Teks Pilihan
-*-

Buku puisi ”Sungai Sejati” yang ditulis penyair Eka Budianta wujud bertaburnya keindahan, sublimasi, dan ragam suara-suara sejak dari kesunyian paling gelap hingga bebunyian yang paling nyaring terdengar bagi pembaca.
PERASAAN takjub sekaligus ngeri yang terbit dari tafsir teks tertentu kerapkali dinilai melampaui keindahan. Bahkan tak jarang dipertentangkan: bahwa yang sublim—yang menerbitkan pukau, ekstase dan ketakjuban itu—berbeda dengan yang indah.
Perihal ‘kesubliman’ dan ‘keindahan’, telah sejak sebelum masehi (kurang lebih seabad sebelumnya) dikonsepkan Longinus. Subtansi keindahan menurutnya adalah cinta, perasaan-perasaan yang menyenangkan, sementara sublimasi bersumber dari ketakjuban, keterpanaan akan sejenis alam yang liar, belantara hutan, bentang langit, keluasan samudra.
Era paling mutakhir, tepatnya para pemikir pencerahan seperti Edmund Burke dan Imanuel Kant meneguhkan yang sublim maupun yang indah, sebagai; dimasa lampau bisa dicapai melalui teknik dan latihan, sementara dimasa kini hal itu sama sekali tak bisa dijelaskan asal-usulnya. Atau dalam bahasa kaum postmodernis; sesuatu yang tak dapat dikomunikasikan.
Oleh karena itu, menyambut terbitnya buku sastra apapun senantiasa merayakan keindahan, sublimasi sebagaimana menikmati dan menghikmati suatu karnawal—tepatnya karnaval keberagaman suara.

-*-

Daftar Rekaman
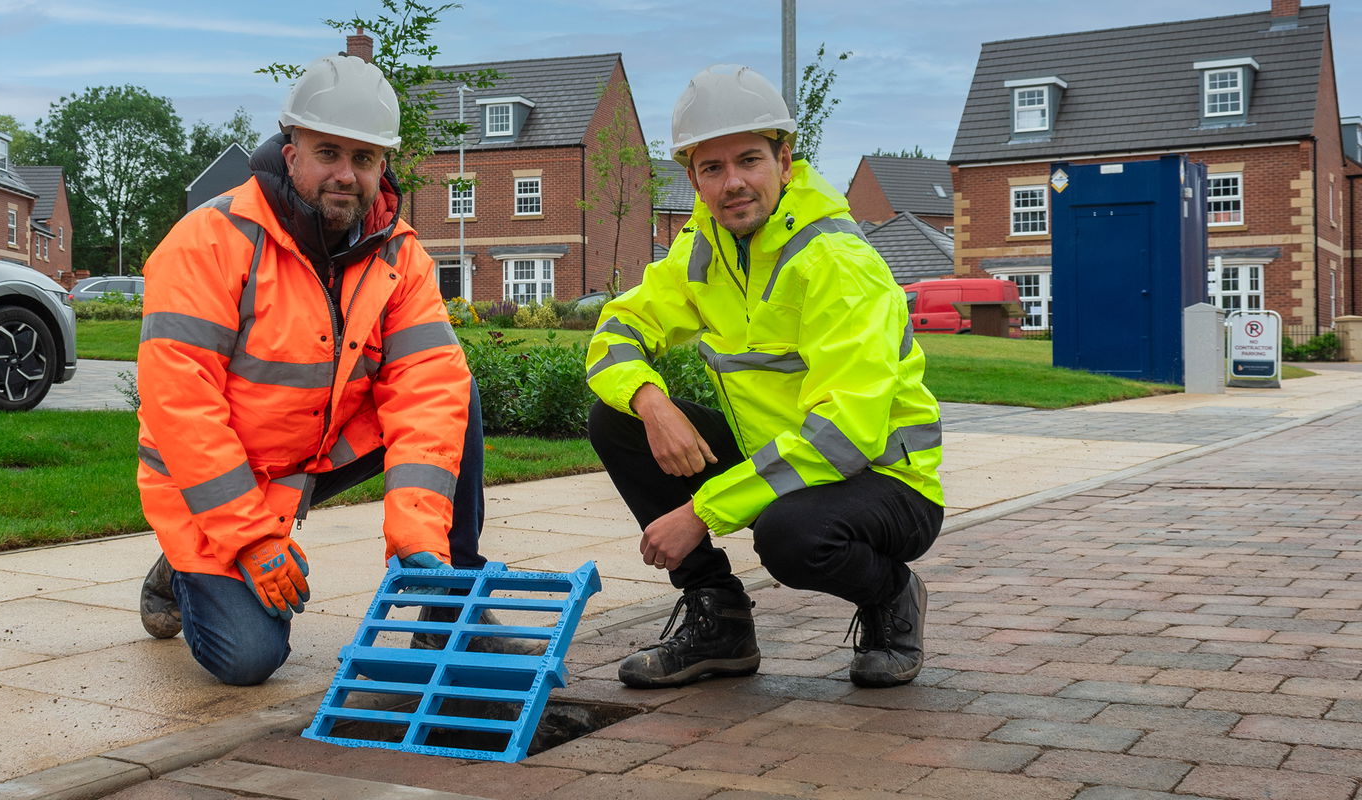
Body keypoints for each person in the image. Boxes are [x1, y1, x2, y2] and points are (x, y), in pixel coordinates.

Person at [134, 54, 527, 686]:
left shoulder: (399, 254)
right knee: (249, 660)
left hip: (317, 451)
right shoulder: (208, 241)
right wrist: (252, 539)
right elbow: (180, 407)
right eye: (328, 152)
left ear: (382, 165)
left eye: (365, 158)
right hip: (213, 476)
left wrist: (420, 545)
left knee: (459, 389)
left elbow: (428, 388)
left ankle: (448, 606)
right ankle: (189, 560)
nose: (347, 174)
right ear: (291, 154)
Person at [585, 65, 945, 690]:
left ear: (784, 158)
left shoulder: (836, 261)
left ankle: (892, 594)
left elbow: (844, 435)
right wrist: (649, 401)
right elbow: (616, 331)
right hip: (778, 467)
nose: (733, 184)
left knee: (791, 537)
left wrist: (701, 510)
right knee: (615, 417)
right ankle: (719, 617)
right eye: (712, 168)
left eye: (749, 160)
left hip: (885, 481)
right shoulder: (704, 247)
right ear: (693, 177)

-*-

Petunjuk Tugas
- a) Tuliskan kembali secara persis bagian ulasan buku puisi yang diawali kata-kata berisi "Perihal ‘kesubliman’ dan" dan diakhiri "karnaval keberagaman suara.".
- b) Rangkum ulasan buku puisi tersebut dalam tiga kalimat.

Jawaban Tiap Tugas
- a)
Perihal ‘kesubliman’ dan ‘keindahan’, telah sejak sebelum masehi (kurang lebih seabad sebelumnya) dikonsepkan Longinus. Subtansi keindahan menurutnya adalah cinta, perasaan-perasaan yang menyenangkan, sementara sublimasi bersumber dari ketakjuban, keterpanaan akan sejenis alam yang liar, belantara hutan, bentang langit, keluasan samudra.
Era paling mutakhir, tepatnya para pemikir pencerahan seperti Edmund Burke dan Imanuel Kant meneguhkan yang sublim maupun yang indah, sebagai; dimasa lampau bisa dicapai melalui teknik dan latihan, sementara dimasa kini hal itu sama sekali tak bisa dijelaskan asal-usulnya. Atau dalam bahasa kaum postmodernis; sesuatu yang tak dapat dikomunikasikan.
Oleh karena itu, menyambut terbitnya buku sastra apapun senantiasa merayakan keindahan, sublimasi sebagaimana menikmati dan menghikmati suatu karnawal—tepatnya karnaval keberagaman suara.

- b) Buku puisi "Sungai Sejati" karya Eka Budianta merupakan wujud keindahan, sublimasi, dan ragam suara, dari kesunyian paling gelap hingga bebunyian paling nyaring. Menurut konsep Longinus, substansi keindahan adalah cinta dan perasaan yang menyenangkan, sedangkan sublimasi bersumber dari ketakjuban akan alam yang liar, belantara hutan, bentang langit, dan keluasan samudra. Oleh karena itu, menyambut terbitnya buku sastra apa pun senantiasa berarti merayakan keindahan dan sublimasi, layaknya menikmati karnaval keberagaman suara.